If you resequence the calls to await_resume() until after both co_await expressions, then the storage holding the value for the first co_yield will have been overwritten by the second co_yield expression and so both await_resume() call will try to read/copy/move the value of the second co_yield expression.

I think the more promising direction would be to relax the guaranteed copy-elision requirement for any call expressions where the argument expressions contain a suspend-point, to allow the compiler to store an intermediate result in the coroutine frame and then later move it if necessary into the right position.

This would be potentially surprising for users, though, as you could potentially end up with cases like:

struct immovable { immovable(immovable&&) = delete; };
void f(immovable, int);

task<int> get_int();

task<void> consumer() {
  f(immovable{}, 42); // ok
  f(immovable{}, co_await get_int()); // error: immovable requires a move-constructor
}

The second call expression contains a suspend-point in one of the arguments, so this then changes all by-value expressions to now require a move-constructor as copy-elision is no longer guaranteed.

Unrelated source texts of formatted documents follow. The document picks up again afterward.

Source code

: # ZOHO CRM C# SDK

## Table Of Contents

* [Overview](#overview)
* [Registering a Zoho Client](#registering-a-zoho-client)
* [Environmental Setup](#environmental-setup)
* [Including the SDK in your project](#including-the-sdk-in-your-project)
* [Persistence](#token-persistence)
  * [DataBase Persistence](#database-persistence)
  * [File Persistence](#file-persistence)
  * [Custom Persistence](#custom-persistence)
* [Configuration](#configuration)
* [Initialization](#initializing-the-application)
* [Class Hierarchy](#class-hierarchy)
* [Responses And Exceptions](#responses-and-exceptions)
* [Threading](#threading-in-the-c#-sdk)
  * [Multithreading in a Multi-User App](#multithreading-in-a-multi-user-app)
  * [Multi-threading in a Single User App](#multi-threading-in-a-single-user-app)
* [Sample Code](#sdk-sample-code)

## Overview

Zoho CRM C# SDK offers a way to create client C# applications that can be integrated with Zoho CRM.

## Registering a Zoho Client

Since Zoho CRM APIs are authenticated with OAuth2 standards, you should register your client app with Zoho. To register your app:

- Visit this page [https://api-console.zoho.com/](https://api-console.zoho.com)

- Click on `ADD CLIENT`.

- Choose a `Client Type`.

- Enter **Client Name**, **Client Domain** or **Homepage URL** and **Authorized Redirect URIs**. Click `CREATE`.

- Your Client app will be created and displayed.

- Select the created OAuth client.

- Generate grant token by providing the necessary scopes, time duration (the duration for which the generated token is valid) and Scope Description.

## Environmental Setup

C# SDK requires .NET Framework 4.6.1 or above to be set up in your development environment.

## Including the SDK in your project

There are similar cases where we introduce moves for parameters of coroutine functions passed-by-value to allow them to be moved into the coroutine-frame, so there is already some precedent for this sort of thing.

Maybe this is the best we can do if we want to make sure that platforms like windows x86 calling conventions can work with coroutines?

Alcaro commented 3 weeks ago

consume_two(co_await g.next(), co_await g.next());

Isn't argument evaluation order unspecified by the C++ spec, making that piece nonportable and inadvisable even without the coroutine?

My opinion: Please don't throw out the baby with the bathwater. Please pick a solution that keeps coroutines working in common cases, where all involved types are movable, or at least a solution where it's possible to extract the awaits to local variables.